Historic church in Michigan, United States

The Park United Presbyterian Church is located at 14 Cortland Street (at the intersection with Woodward Avenue) in Highland Park, Michigan. It was built in 1910 as the Highland Park Presbyterian Church, listed on the National Register of Historic Places in 1982, and designated a Michigan State Historic Site in 1983. It is a member of The Presbyterian Church (U.S.A.), and continues to offer services.

==History==
The Highland Park Presbyterian Church was established in 1893 as a mission church of the First Presbyterian Church of Detroit. Three years later a small chapel was built on the site of the present church.

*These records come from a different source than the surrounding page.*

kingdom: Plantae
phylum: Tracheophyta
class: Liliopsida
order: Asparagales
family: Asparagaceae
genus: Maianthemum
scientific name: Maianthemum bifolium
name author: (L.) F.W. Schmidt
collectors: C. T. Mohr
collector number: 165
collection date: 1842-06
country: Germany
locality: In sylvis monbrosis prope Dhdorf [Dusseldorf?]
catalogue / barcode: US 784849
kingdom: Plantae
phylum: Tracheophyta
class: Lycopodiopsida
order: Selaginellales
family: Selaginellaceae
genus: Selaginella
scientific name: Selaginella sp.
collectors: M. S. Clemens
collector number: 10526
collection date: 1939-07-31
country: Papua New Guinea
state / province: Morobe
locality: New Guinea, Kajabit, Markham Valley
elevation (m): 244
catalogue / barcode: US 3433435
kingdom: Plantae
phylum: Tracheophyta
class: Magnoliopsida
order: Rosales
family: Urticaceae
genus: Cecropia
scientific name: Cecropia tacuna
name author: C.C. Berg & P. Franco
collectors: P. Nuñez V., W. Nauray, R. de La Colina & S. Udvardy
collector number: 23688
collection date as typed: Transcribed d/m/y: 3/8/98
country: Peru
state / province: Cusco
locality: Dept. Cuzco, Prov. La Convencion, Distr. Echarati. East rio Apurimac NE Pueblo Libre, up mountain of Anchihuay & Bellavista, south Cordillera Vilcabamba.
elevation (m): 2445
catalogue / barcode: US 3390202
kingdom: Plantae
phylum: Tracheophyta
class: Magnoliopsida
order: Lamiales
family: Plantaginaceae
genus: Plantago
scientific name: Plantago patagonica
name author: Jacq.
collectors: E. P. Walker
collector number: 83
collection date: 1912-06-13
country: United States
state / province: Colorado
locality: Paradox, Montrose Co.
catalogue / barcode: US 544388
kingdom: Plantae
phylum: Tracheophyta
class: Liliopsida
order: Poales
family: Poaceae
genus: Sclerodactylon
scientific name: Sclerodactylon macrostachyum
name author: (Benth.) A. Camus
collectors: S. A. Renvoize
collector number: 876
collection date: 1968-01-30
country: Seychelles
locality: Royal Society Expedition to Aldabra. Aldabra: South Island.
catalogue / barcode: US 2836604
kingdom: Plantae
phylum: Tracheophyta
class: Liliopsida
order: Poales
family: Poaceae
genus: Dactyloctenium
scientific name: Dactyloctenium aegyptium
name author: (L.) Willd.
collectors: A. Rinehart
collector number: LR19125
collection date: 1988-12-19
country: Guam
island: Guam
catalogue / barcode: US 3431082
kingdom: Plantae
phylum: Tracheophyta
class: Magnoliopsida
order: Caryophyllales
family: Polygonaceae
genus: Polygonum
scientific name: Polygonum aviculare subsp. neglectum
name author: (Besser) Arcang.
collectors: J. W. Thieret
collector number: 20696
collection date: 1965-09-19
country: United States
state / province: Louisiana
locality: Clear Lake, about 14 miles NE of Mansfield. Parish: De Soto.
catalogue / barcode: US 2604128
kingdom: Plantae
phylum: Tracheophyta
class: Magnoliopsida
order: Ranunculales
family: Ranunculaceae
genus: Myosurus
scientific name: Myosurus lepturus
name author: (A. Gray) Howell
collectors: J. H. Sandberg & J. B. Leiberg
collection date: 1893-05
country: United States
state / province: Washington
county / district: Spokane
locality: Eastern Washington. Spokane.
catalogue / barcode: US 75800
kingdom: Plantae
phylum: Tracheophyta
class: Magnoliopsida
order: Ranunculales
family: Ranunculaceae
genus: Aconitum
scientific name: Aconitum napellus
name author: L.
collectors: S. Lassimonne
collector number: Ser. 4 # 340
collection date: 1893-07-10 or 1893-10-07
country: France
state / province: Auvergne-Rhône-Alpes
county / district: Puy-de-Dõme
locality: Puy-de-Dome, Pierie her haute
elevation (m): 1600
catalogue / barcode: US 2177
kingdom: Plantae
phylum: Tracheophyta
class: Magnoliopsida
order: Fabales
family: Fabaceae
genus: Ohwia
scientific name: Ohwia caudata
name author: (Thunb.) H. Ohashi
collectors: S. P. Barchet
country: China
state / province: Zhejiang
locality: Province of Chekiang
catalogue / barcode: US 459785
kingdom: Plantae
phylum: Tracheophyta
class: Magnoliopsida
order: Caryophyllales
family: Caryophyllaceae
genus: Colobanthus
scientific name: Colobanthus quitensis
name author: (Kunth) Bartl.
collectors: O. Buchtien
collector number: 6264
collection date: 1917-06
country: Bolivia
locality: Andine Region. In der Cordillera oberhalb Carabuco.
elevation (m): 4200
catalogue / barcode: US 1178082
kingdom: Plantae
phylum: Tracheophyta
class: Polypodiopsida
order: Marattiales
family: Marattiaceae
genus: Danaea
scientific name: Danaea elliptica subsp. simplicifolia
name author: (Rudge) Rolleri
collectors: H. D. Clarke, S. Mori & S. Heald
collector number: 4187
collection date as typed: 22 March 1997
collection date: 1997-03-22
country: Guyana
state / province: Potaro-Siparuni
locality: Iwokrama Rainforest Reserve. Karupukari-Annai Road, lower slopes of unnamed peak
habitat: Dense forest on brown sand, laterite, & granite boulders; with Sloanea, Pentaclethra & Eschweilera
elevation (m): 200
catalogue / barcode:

However, the congregation grew to over two hundred members, and the present building was constructed from 1910 to 1911. In 1972, the Highland Park Presbyterian Church merged with the nearby Palmer Park Presbyterian Church to form the Park United Presbyterian Church. The merged congregations met in the Highland Park building.

==Architecture==
The church is 110 feet long and 85 feet wide, and is constructed in a Tudor Gothic style from red brick with limestone trim and red terra cotta roof tiles. The main section of the church contains an oversized stained-glass window and a square, buttressed, flat-roofed, corner tower with a louvered belfry is located on the south side. A gabled wooden porch covers the entrance. Set back from the main block is the gabled educational wing. A parsonage, built in 1905, sits behind the church on Cortland Street.